Treatment Options for Headaches Caused by TMJ Disorder
For headaches caused by temporomandibular joint (TMJ) disorder, strongly recommended first-line treatments include cognitive behavioral therapy, therapist-assisted jaw mobilization, manual trigger point therapy, supervised jaw exercises and stretching, and supervised postural exercise. 1
First-Line Treatment Options (Strong Recommendations)
The most recent and comprehensive clinical practice guideline from BMJ (2023) provides clear direction for managing TMJ-related pain, including headaches:
Cognitive Behavioral Therapy (CBT)
- With or without biofeedback or relaxation therapy
- Can be delivered remotely to reduce costs
- Addresses psychological components that often accompany TMJ disorders
Physical Therapy Interventions
- Therapist-assisted jaw mobilization: Gentle manipulation of the jaw to improve range of motion
- Manual trigger point therapy: Targeting specific painful areas in the muscles of mastication
- Supervised jaw exercises and stretching: Structured program to improve function
- Supervised postural exercise: Addressing contributing factors from neck and upper back
Usual Care Package
- Home exercises
- Stretching techniques
- Reassurance and education about the condition
- Self-management strategies
Second-Line Treatment Options (Conditional Recommendations)
If first-line treatments are insufficient, consider these conditionally recommended options:
- Manipulation techniques
- Acupuncture
- Combined approaches:
- Jaw exercise with jaw mobilization
- Manipulation with postural exercise
- CBT with NSAIDs (non-steroidal anti-inflammatory drugs)
Not Recommended or Use with Caution
The guideline specifically recommends against several commonly used treatments:
Conditionally Against (benefits uncertain, potential harms):
- Removable occlusal splints (night guards)
- Arthrocentesis procedures
- Botulinum toxin injections
- Medications including gabapentin, benzodiazepines, and beta-blockers
- Trigger point injections
- Acetaminophen (with or without muscle relaxants)
Strongly Against (clear evidence of harm outweighing benefits):
- Irreversible oral splints
- Discectomy (surgical procedures)
- NSAIDs combined with opioids
Special Considerations for TMJ-Related Headaches
TMJ disorders can present with headaches as a primary symptom 2, often misdiagnosed as migraines. Key considerations:
- Headaches from TMJ disorders may be accompanied by other symptoms like dizziness and tinnitus
- The relationship between TMJ dysfunction and headaches involves both myogenous (muscle-related) and arthrogenous (joint-related) components 3
- TMJ-related headaches typically present with:
- Pain in temples, forehead, or behind the eyes
- Pain that worsens with jaw movement
- Associated jaw clicking, popping, or limited opening
Treatment Algorithm for TMJ-Related Headaches
Begin with strongly recommended conservative approaches:
- CBT to address pain perception and management
- Physical therapy focusing on jaw mobilization and trigger point therapy
- Home exercise program with proper education
If inadequate relief after 4-6 weeks, add conditionally recommended treatments:
- Acupuncture
- Combined approaches (e.g., CBT with NSAIDs)
Avoid treatments with unfavorable risk-benefit profiles:
- Splints (unless specifically indicated for bruxism)

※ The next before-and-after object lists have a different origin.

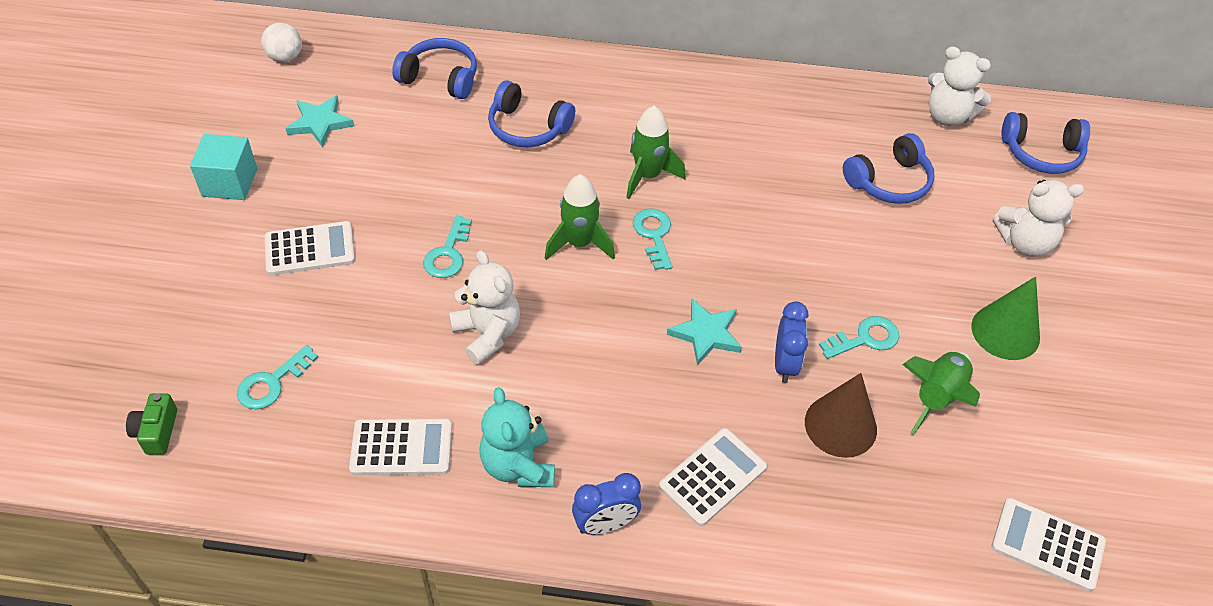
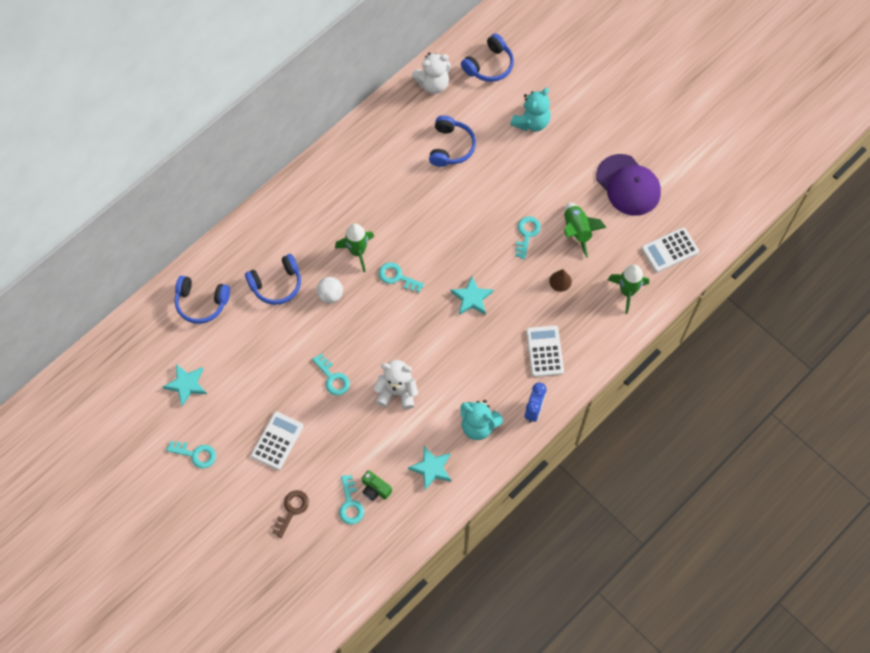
camera: 50 degrees left, 15 degrees up
green camera [126,393,177,455] -> green camera moved to [362,470,392,501]
turquoise cube [190,134,257,200] -> turquoise key [166,441,216,469]
white ball [261,23,302,63] -> white ball moved to [316,277,343,303]
white calculator [349,419,452,475] -> turquoise star [408,446,451,490]
blue headphones [392,38,477,99] -> blue headphones turned 135 degrees counterclockwise [175,276,230,324]
green rocket [545,174,615,260] -> green rocket moved to [608,265,649,314]
blue clock [775,301,808,383] -> none
brown cone [805,373,877,458] -> brown cone [549,269,572,292], size x0.58
green cone [971,276,1040,360] -> none
white teddy bear [993,180,1084,257] -> turquoise teddy bear [510,88,551,131]
none -> brown key [272,490,309,538]
none -> purple cap [596,154,661,216]

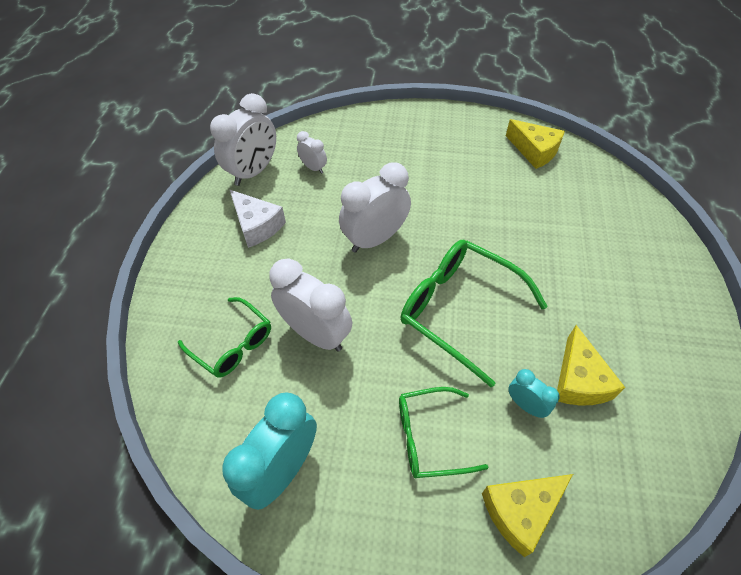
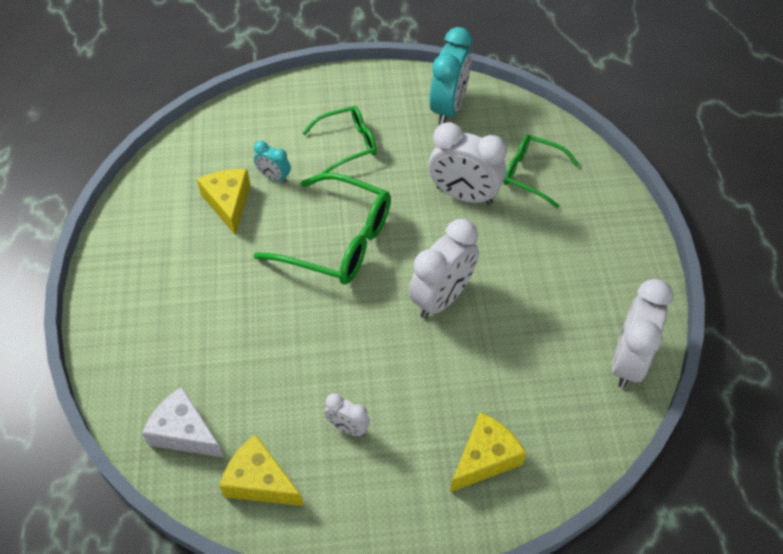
camera: 165 degrees right, 0 degrees up
white cheese [230,190,286,248] -> white cheese moved to [142,387,224,458]
white clock [297,131,327,174] -> white clock moved to [324,393,370,436]
yellow cheese [482,474,573,557] -> yellow cheese moved to [450,412,526,492]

- Invasive procedures like arthrocentesis or surgery
- Medications with significant side effects or addiction potential
Common Pitfalls to Avoid
- Misdiagnosis: Ensure TMJ disorder is correctly diagnosed as the cause of headaches rather than primary headache disorders
- Overtreatment: Avoid jumping to invasive or irreversible treatments before trying conservative approaches
- Underappreciation of psychological factors: TMJ disorders often have psychological components that need addressing
- Reliance on splints alone: Evidence does not support splints as a primary treatment
- Ignoring contributing factors: Poor posture, stress, and sleep disorders can perpetuate TMJ-related headaches
By following this evidence-based approach, most patients with TMJ-related headaches can achieve significant improvement without resorting to invasive or potentially harmful treatments.